In der Hoffnung, daß ihr Beispiel als Modell für die Versöhnung zwischen den Menschen in Israel und Palästina beitragen kann, erhält die Israelin Arna Mer-Khamis den Preis. Sie hatte in Jenin im besetzten Palästina 1988 die Organisation „Care and Learning“ gegründet. Palästinensischen Kindern wurde von dieser Kinderhilfsorganisation ein Minimum an Schulbildung angeboten. Von 1988 bis 1990 hatten die israelischen Behörden alle Schulen in den besetzten palästinensischen Gebieten schließen lassen, weil sonst der angeblich auch von Kindern und Jugendlichen gegen die Besatzung ausgeübte „Terror“ nicht zu bekämpfen sei. Arna Mer-Khamis alarmierte die Öffentlichkeit. Ihr 40jähriger Kampf für mehr Menschlichkeit war bis in die Gegenwart von Unverständnis, Drohungen, zehn Verhaftungen und einer dreimonatigen Haftstrafe begleitet worden.

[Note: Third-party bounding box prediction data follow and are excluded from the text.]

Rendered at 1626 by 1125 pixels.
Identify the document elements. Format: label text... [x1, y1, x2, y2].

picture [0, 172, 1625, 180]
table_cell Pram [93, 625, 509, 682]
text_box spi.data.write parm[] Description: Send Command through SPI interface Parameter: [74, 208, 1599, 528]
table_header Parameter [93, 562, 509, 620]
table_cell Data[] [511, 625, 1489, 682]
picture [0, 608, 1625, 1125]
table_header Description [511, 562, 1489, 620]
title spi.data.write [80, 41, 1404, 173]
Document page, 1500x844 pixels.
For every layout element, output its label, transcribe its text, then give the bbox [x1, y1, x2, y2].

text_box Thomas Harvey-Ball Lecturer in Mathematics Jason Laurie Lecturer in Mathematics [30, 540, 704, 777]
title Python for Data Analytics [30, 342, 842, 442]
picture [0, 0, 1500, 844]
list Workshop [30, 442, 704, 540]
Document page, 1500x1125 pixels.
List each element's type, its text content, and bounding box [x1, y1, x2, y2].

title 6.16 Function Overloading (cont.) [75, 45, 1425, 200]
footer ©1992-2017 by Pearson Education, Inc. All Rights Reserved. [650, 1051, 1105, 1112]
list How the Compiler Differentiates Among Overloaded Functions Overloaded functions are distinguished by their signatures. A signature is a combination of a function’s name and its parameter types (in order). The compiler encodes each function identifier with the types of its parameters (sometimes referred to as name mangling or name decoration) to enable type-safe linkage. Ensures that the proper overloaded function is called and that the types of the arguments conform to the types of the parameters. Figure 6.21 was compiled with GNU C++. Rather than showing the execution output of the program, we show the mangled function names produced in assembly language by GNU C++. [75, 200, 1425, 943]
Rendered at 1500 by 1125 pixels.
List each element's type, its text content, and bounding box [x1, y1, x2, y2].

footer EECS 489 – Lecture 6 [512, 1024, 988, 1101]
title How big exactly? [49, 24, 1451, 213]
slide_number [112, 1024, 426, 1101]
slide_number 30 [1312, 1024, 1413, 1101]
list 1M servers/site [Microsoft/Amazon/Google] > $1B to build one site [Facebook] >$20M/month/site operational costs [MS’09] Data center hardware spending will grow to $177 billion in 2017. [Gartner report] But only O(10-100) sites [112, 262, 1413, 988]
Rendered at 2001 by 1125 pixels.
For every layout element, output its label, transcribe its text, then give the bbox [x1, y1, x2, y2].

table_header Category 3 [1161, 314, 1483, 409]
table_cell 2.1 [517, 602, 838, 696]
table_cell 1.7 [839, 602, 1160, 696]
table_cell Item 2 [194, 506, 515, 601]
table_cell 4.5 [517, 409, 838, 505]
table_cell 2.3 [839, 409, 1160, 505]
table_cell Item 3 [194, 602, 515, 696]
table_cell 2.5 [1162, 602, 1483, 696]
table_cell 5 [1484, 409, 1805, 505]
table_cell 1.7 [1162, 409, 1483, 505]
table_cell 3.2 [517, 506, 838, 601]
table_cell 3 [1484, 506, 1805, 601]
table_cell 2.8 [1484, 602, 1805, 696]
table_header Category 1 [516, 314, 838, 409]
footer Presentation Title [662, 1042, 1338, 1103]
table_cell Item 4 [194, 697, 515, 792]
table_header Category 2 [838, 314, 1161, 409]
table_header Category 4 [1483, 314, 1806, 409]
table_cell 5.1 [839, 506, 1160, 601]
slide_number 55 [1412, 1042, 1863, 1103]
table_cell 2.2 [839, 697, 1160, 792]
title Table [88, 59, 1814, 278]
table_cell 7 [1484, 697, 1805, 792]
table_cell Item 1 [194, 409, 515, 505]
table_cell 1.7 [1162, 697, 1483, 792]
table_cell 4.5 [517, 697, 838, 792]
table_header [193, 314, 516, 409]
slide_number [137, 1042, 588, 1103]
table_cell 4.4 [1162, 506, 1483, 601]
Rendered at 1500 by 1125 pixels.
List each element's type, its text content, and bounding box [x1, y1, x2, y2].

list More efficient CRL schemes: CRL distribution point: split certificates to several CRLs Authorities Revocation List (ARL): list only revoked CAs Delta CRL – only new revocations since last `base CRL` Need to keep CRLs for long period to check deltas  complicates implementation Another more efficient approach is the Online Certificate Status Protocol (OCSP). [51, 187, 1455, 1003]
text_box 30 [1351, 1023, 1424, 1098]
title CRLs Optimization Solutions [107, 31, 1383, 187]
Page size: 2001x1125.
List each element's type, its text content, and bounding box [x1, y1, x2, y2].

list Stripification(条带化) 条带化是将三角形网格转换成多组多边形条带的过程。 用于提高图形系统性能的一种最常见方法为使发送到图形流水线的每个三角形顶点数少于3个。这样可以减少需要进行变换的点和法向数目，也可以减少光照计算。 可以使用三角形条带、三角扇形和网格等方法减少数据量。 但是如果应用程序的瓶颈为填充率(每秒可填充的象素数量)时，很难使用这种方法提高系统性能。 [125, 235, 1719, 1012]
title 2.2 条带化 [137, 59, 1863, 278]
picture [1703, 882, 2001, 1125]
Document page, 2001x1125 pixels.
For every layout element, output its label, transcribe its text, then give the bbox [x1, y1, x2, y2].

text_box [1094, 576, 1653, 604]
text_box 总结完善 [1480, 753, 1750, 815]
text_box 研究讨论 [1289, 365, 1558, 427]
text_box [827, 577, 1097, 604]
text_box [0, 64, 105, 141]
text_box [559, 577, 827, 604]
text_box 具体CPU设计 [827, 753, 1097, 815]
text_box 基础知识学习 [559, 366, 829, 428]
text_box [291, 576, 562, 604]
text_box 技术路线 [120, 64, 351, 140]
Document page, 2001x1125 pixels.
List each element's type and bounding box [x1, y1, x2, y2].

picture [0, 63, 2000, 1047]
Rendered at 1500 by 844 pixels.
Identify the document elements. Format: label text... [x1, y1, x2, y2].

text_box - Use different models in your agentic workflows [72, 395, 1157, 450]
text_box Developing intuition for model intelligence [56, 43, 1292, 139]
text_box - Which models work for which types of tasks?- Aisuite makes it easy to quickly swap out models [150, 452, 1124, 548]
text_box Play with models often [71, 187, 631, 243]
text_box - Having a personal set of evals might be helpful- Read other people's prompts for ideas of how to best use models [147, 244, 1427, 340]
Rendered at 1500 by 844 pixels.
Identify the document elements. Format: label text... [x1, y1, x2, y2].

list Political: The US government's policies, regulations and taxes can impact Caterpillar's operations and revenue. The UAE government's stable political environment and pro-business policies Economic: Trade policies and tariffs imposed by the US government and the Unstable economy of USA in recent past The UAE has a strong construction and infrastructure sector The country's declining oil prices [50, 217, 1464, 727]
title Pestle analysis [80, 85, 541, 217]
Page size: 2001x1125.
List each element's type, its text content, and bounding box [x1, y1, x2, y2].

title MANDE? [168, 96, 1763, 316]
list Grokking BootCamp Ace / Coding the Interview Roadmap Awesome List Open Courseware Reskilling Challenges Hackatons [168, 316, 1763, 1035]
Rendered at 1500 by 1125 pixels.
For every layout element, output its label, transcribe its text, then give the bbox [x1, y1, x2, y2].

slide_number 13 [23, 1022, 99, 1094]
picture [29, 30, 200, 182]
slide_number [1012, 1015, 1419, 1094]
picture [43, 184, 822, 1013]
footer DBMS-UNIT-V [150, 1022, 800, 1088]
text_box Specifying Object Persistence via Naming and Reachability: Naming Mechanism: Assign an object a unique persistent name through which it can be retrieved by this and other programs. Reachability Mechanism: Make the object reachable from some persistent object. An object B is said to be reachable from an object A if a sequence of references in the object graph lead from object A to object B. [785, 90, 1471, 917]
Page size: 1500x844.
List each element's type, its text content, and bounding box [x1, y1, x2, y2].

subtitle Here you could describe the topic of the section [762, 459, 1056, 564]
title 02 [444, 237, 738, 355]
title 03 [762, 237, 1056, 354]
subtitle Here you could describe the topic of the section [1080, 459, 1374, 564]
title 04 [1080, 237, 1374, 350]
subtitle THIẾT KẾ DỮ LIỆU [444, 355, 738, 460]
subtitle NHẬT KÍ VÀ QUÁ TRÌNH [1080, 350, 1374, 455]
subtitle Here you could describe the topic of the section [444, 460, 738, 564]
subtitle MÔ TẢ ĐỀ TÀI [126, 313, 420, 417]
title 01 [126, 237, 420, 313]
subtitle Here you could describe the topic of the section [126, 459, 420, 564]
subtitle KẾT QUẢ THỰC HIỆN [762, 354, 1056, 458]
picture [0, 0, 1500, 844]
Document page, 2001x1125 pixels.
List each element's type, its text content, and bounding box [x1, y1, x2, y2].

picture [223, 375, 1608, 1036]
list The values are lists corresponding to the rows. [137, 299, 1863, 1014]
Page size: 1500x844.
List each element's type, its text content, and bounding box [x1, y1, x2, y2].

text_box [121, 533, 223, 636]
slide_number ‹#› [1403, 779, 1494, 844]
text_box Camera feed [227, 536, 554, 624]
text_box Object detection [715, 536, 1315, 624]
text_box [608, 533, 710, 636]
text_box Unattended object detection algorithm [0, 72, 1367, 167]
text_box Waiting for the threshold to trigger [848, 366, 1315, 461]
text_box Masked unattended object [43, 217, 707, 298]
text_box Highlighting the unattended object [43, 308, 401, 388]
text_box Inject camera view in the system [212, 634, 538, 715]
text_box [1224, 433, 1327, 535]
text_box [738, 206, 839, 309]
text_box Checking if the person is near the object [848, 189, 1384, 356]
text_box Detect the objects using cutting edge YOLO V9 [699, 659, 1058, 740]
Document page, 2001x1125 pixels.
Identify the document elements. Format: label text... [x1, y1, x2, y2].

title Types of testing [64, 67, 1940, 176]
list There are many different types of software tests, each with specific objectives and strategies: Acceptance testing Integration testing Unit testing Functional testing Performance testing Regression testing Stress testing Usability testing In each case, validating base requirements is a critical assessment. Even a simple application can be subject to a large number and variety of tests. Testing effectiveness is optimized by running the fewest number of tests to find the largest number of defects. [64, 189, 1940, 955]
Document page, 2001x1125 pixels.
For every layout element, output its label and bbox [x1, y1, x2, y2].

Wie schon in den vergangenen Jahren ehrte die Uexkull- Stiftung den Einsatz gegen die verheerenden Folgen der Atomindustrie und der militärischen Atomtests. Seit 20 Jahren kämpfen die Schwestern Mary und Carrie Dann für das in Nevada lebende indianische Western-Shoshone-Volk gegen den Versuch der US-Administration, ihr Land zu enteignen, und für Schadenersatz für die Folgen der Nukleartests. Die beiden 54 und 64 alten Indianerinnen, denen eine Ranch im Crescent Valley gehört, weigerten sich, das angebliche Eigentumsrecht der USA am Indianerland anzuerkennen, und organisierten Aktionen zivilen Ungehorsams gegen die Behörden.